◆ Try it ◆
Carry on the MathGroup post about combining data from indexed lists, starting after its final sentence.

◆ Reading passage ◆
-- Opening Marker --

MathGroup Archive 2010

[Date Index] [Thread Index] [Author Index]

Search the Archive

Re: Combining data from indexed lists efficiently

  • To: mathgroup at smc.vnet.net
  • Subject: [mg106218] Re: [mg106182] Combining data from indexed lists efficiently
  • From: DrMajorBob <btreat1 at austin.rr.com>
  • Date: Tue, 5 Jan 2010 01:46:51 -0500 (EST)
  • References: <201001041059.FAA21250@smc.vnet.net>
  • Reply-to: drmajorbob at yahoo.com

I think your output implies you had five initial lists, but you only  
listed 3.

Still... if I understand you correctly, here's a solution:

Clear[teach]
SetAttributes[teach, HoldFirst]
teach[f_Symbol, list_List] :=
  Module[{x},
   First@Last@
     Reap[(x = First@#; Head@f@x === f && (Sow@x; f[x] = Last@#)) & /@
       list]
   ]

list1 = {{"A", 1}, {"B", 2}, {"C", 3}, {"D", 4}};
list2 = {{"A", 5}, {"B", 6}, {"D", 7}, {"E", 8}};
list3 = {{"A", 9}, {"B", 10}, {"C", 11}};
lists = {list1, list2, list3};
functions = {f1, f2, f3};
Scan[Clear, functions]
indices = Intersection @@ teach @@@ Transpose@{functions, lists};
Transpose@Outer[Compose, functions, indices];
{#, Through[functions@#]} & /@ indices

{{"A", {1, 5, 9}}, {"B", {2, 6, 10}}}

Now f1, f2, and f3 are functions that retrieve values from the lists.

There are other ways... but this method MAY be faster on large lists.

(And maybe not.)

Bobby

On Mon, 04 Jan 2010 04:59:52 -0600, Steve W. Brewer <steve at take5.org>  
wrote:

> I have several lists of the format:
>
>     { {index1, value}, {index2, value}, ... {indexN, value} }
>
> For example:
>
>     list1 = { {"A", 1}, {"B",  2}, {"C",  3}, {"D", 4} }
>     list2 = { {"A", 5}, {"B",  6}, {"D",  7}, {"E", 8} }
>     list3 = { {"A", 9}, {"B", 10}, {"C", 11} }
>
> The indexes are not necessarily strings; they may be any expression.  (In
> the specific case I'm addressing now, each index is a list representing a
> date/time in the format returned by DateList[].)  The lists are not
> necessarily the same length.  Also, while most of the indexes appear in  
> all
> lists, there are some holes (missing data).
>
> I want to combine the lists into a single list of the format:
>
>     { { index1, {value1, value2, ... valueN} },
>       { index2, {value1, value2, ... valueN} },
>       ...
>       { indexN, {value1, value2, ... valueN} } }
>
> Only the data points with indexes appearing in all lists should be  
> included;
> the rest should be dropped.  Also, I want to include some derived values
> along with the original data values.

-- Closing Marker --

◆ Excerpted records ◆
-- Opening Marker --

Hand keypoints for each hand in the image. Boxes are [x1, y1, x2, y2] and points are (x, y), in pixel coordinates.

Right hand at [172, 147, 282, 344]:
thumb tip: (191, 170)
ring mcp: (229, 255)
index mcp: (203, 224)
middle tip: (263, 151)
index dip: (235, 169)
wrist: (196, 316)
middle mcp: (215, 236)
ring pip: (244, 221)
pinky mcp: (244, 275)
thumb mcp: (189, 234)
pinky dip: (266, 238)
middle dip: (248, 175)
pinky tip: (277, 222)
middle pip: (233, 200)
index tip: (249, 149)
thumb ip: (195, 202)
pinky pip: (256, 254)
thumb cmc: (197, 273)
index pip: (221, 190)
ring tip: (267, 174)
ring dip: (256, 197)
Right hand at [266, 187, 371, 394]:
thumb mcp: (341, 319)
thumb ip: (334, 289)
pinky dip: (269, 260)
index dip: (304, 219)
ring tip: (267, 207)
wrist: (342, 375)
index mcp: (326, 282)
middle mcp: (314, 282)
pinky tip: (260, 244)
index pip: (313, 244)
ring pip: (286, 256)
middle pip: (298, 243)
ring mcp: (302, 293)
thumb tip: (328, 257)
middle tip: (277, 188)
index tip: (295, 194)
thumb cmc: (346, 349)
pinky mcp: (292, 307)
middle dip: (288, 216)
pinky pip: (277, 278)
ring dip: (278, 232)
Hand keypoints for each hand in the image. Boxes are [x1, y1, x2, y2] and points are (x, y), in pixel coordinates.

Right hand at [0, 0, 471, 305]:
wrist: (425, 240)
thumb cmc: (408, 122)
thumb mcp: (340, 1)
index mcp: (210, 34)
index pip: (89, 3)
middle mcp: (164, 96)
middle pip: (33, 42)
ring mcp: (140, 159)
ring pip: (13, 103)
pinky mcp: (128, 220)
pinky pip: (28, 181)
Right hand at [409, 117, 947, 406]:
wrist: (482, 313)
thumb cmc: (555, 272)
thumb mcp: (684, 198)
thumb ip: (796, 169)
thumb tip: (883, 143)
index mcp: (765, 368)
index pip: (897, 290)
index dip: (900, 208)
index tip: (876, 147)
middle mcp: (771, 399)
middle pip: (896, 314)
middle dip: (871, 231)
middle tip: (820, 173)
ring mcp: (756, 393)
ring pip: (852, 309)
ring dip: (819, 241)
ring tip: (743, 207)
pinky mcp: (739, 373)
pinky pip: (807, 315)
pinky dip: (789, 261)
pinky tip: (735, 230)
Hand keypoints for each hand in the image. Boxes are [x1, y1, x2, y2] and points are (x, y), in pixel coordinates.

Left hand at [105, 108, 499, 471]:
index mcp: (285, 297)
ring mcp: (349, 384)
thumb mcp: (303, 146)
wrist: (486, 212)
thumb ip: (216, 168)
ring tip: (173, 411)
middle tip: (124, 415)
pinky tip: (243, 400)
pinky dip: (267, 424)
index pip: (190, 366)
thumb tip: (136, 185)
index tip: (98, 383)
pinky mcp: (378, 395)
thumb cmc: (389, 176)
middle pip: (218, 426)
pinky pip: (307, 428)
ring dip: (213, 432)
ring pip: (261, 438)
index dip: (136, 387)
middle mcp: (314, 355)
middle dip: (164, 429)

-- Closing Marker --

◆ Response for this exercise ◆
>
> Using the sample data above, let's say I want to include two derived  
> values
> from the functions:
>
>     f1[list1Data_, list2Data_] := list1Data + list2Data
>     f2[list2Data_, list3Data_] := list2Data + list3Data
>
> The result would be:
>
>     combinedList = { { "A", {1, 5,  9, 6, 14} },
>                      { "B", {2, 6, 10, 8, 16} } }
>
> I have a solution that works fine on "small" data sets. However, it's
> impractically slow on the "large" data sets I really need to run it on  
> (over
> 100k elements in each list).
>
> Here's what I'm doing now:
>
>
>     (* This part executes pretty quickly *)
>
>     indexesToUse =
>         Intersection[First /@ list1, First /@ list2, First /@ list3];
>
>     valueAtIndex[index_, list_] :=
>         Cases[list, {index, _}, 1, 1] // First // Last;
>
>     dataAtIndex[index_] := Block[
>         {v1, v2, v3, vf1, vf2},
>
>         v1 = valueAtIndex[index, list1];
>         v2 = valueAtIndex[index, list2];
>         v3 = valueAtIndex[index, list3];
>
>         vf1 = f1[v1, v2];
>         vf2 = f2[v2, v3];
>
>         {v1, v2, v3, vf1, vf2}
>     ];
>
>     (* This is where it bogs down *)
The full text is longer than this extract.